When a phone authorization was attempted, the software requested the user to call an automated line and enter a series of 14 sets of five or six numbers, one section at a time, pausing for an automated voice to repeat the numbers back, entering a digit to verify the number sequence was correct, and then proceeding through the next set of numbers. After several minutes of entering all the numbers, the phone system reported that the phone verification system was experiencing technical problems and the caller would need to talk to an operator.
The call center operator explained that the original license key was tied to previous installations, and carefully reported the date and time that the software had been originally installed. After some time in explaining the situation, the call center agent agreed to grant a 'one time' additional authorization over the Internet, but said Macromedia could not delete the existing authorizations, even though they were tied to software installations that no longer exist.
Software buyers are already familiar with copy protection methods that use a software key or hardware dongle to protect against software piracy. However, these simpler methods do not include spyware to monitor and report back on how the software is used, nor is the mechanism they use obfuscated or potentially dangerous to user's data.
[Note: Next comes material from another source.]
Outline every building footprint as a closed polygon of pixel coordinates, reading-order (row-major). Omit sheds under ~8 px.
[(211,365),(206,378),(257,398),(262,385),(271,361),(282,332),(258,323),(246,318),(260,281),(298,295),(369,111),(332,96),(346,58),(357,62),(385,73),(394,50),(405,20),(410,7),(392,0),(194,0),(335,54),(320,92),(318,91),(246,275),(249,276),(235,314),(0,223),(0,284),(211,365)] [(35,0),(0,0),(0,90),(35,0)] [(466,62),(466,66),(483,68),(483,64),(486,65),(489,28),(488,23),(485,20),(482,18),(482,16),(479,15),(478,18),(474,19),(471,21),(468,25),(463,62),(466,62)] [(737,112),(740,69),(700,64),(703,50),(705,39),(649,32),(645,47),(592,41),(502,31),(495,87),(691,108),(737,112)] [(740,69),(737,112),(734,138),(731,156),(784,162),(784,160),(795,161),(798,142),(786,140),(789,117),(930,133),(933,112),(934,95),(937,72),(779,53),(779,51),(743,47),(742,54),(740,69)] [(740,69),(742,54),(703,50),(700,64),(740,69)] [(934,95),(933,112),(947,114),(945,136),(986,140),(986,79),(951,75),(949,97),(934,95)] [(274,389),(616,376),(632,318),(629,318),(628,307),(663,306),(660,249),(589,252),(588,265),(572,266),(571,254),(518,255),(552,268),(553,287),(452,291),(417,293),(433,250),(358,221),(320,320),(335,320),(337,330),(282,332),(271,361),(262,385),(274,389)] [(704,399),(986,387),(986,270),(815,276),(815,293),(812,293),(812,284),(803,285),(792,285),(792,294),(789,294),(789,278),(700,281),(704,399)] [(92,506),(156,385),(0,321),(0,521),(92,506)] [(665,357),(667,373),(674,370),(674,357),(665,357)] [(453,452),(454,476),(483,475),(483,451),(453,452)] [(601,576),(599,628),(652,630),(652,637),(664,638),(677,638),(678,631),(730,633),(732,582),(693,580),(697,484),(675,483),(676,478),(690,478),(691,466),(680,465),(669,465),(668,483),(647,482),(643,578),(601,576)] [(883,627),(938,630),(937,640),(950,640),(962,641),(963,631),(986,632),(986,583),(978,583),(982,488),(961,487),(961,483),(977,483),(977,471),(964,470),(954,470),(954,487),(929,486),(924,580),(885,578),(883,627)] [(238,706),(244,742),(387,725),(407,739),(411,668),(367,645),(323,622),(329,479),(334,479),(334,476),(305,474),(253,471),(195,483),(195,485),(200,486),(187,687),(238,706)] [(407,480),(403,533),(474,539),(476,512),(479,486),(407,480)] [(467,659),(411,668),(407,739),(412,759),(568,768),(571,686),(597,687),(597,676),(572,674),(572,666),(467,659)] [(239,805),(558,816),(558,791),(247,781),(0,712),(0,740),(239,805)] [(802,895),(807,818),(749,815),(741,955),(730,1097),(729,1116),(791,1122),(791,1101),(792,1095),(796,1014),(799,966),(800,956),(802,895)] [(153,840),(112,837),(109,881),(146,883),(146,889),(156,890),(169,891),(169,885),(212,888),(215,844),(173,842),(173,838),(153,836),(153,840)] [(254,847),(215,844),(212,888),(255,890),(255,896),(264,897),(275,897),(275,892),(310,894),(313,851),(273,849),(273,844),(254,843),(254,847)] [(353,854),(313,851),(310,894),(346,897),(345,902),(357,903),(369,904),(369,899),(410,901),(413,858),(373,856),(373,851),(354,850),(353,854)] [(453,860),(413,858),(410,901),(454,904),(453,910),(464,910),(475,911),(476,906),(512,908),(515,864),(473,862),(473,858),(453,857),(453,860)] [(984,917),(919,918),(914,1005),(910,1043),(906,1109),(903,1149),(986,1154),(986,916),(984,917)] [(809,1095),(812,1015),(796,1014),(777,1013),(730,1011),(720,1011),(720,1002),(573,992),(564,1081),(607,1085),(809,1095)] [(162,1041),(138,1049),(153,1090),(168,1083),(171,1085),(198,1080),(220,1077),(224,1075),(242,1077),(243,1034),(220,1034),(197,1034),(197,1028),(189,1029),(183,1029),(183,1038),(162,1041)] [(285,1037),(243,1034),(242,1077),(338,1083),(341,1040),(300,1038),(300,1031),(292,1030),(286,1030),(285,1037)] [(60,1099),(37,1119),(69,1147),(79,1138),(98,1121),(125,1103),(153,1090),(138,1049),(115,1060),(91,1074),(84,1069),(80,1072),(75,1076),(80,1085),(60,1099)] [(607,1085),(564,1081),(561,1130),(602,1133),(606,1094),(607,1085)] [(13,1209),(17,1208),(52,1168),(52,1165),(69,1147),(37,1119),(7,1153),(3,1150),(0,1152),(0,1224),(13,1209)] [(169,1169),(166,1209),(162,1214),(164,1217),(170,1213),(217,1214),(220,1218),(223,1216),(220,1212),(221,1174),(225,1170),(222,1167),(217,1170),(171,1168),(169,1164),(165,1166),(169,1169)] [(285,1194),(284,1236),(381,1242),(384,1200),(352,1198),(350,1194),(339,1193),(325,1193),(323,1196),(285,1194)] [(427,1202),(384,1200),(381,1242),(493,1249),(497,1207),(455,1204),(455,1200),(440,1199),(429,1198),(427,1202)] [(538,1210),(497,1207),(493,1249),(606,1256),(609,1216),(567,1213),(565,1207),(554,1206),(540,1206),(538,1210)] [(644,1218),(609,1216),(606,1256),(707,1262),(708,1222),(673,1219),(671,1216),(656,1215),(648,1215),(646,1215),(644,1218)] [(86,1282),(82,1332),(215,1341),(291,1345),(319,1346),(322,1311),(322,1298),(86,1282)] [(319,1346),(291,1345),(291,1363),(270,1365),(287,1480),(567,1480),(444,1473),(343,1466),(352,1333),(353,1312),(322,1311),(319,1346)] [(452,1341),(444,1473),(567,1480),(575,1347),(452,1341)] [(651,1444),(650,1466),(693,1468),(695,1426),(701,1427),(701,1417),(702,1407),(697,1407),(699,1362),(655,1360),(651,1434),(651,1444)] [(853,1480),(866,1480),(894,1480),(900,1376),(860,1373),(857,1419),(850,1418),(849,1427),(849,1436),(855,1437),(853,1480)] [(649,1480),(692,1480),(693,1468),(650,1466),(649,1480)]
Choosing SafeCast indicates Macromedia's DRM initiative isn't solely intended to just stop software piracy.
Smells like Quark XPress
Users who tried to buy and use Quark XPress 6 this year faced similar obstacles with online license verification restrictions and limitations. For many designers, this hassle was just yet another reason to jettison Quark and move to the competing Adobe InDesign, which does not use draconian online license verification at all, and instead focuses on features useful to customers. Similarly, the nuisance of Windows XP requisite licensing verification has prompted many of Microsoft's former customers to evaluate Linux and even consider a switch to the Mac platform. Mac OS X does not require a license code to operate, and does not run in a crippled mode if registration does not take place.
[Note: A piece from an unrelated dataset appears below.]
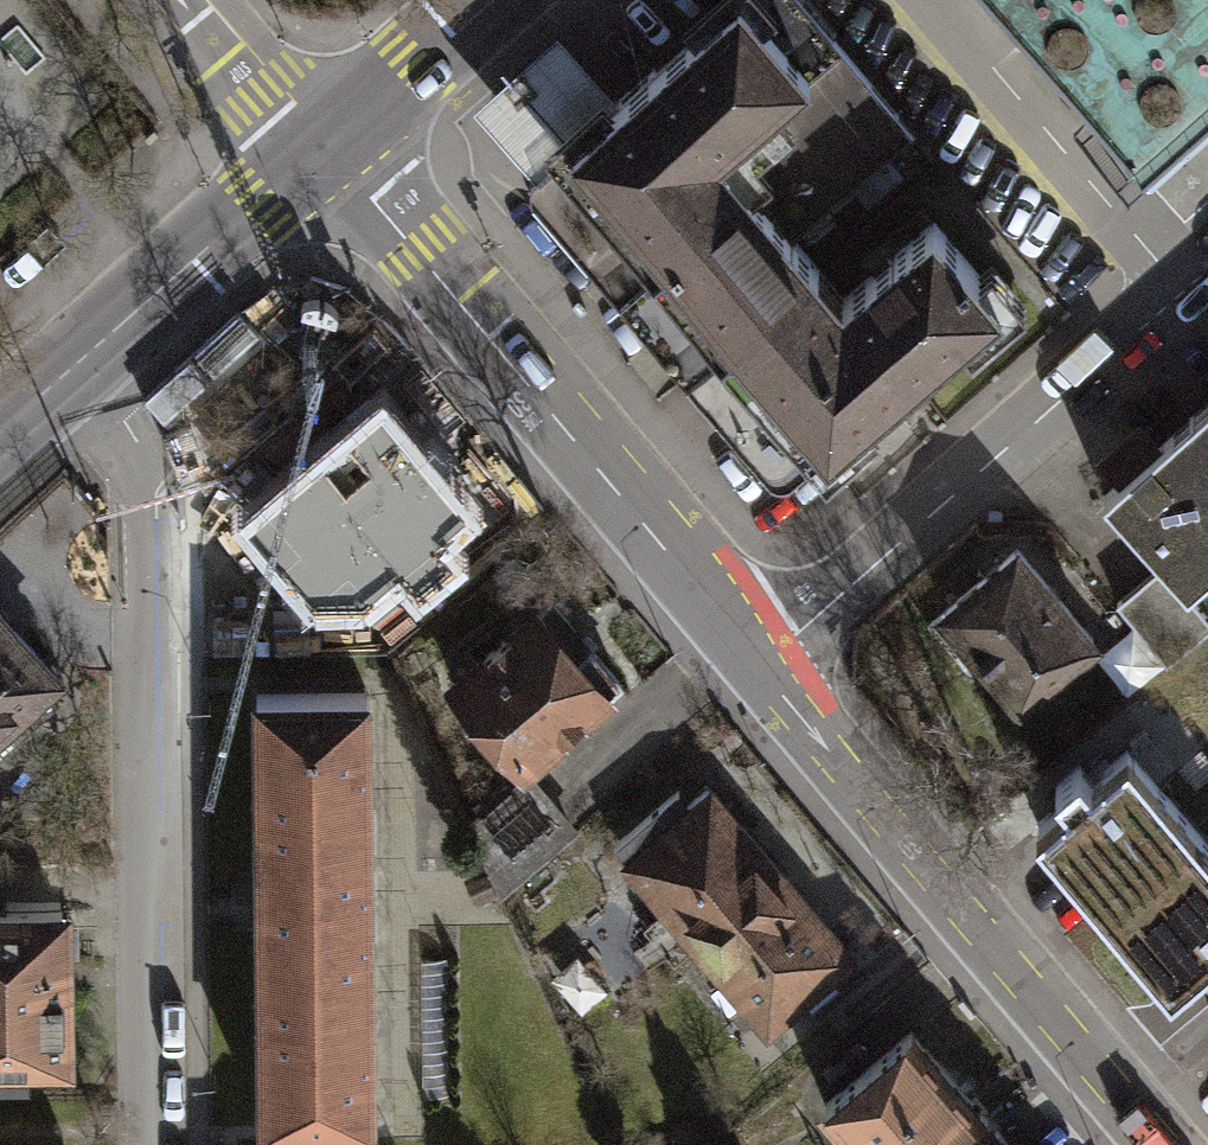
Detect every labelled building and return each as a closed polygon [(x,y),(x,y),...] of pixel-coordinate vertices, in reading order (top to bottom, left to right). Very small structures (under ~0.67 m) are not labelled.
[(816,268),(790,235),(912,131),(800,0),(731,0),(619,99),(576,138),(535,175),(531,180),(529,187),(530,193),(532,199),(684,379),(741,331),(816,268)] [(1143,180),(1207,122),(1207,0),(986,0),(1143,180)] [(576,138),(619,99),(558,30),(474,104),(535,175),(576,138)] [(933,221),(843,298),(912,378),(1001,301),(933,221)] [(912,378),(843,298),(816,268),(741,331),(684,379),(770,479),(774,482),(780,483),(786,481),(791,479),(835,442),(912,378)] [(348,561),(370,587),(468,504),(381,401),(265,499),(297,537),(280,552),(312,591),(348,561)] [(1104,494),(1187,588),(1207,570),(1207,402),(1104,494)] [(1017,548),(944,611),(988,661),(982,666),(979,673),(979,684),(984,692),(988,697),(999,699),(1010,698),(1015,693),(1021,700),(1095,638),(1017,548)] [(1167,661),(1207,626),(1207,617),(1163,564),(1118,602),(1167,661)] [(454,682),(524,765),(621,683),(589,646),(574,658),(536,613),(454,682)] [(59,696),(46,683),(55,675),(0,616),(0,751),(59,696)] [(367,692),(259,693),(260,805),(368,804),(367,692)] [(1040,824),(1105,903),(1193,830),(1125,753),(1040,824)] [(500,895),(575,833),(526,777),(469,825),(500,895)] [(669,795),(613,843),(698,944),(781,874),(706,786),(680,808),(669,795)] [(368,804),(260,805),(262,1011),(369,1010),(368,804)] [(1171,981),(1192,963),(1203,976),(1207,971),(1207,848),(1193,830),(1105,903),(1171,981)] [(781,874),(698,944),(764,1021),(780,1007),(789,1018),(855,962),(781,874)] [(65,1054),(62,911),(0,912),(0,1055),(65,1054)] [(369,1010),(262,1011),(262,1122),(370,1121),(369,1010)] [(824,1105),(858,1144),(950,1144),(984,1116),(912,1031),(824,1105)] [(950,1144),(1008,1144),(984,1116),(950,1144)]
If Macromedia's products become increasingly difficult to use through excessive licensing verification measures, users will simply switch to competing products. While Flash does not have an obvious direct competitor, Macromedia should recognize that much of the user base and interest in developing for Flash comes from users who got started on shared copies of the software. If Macromedia can successfully wipe out all unauthorized copies of Flash MX on the development end, they may find that continued development in Flash may be the real casualty.
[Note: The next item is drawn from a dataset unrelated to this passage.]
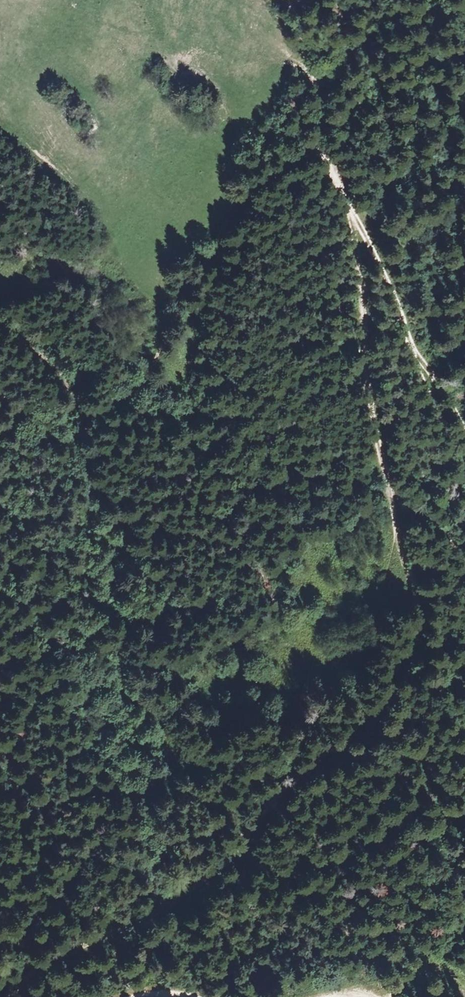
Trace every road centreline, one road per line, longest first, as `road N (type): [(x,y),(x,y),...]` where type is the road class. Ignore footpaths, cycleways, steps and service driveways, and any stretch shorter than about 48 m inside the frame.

Development could easily stagnate with previous versions of Flash, since most Flash developers still use older versions and don't require features new to Flash MX 2004. Additionally, advertisers want Flash animations designed to work on the widest audience possible, which is currently Flash 4/5, not MX. By forcing users to give up convenience, flexibility and familiarity in order to upgrade to the latest version of their applications, Macromedia could win a DRM battle but lose the war in developing software that matters to consumers.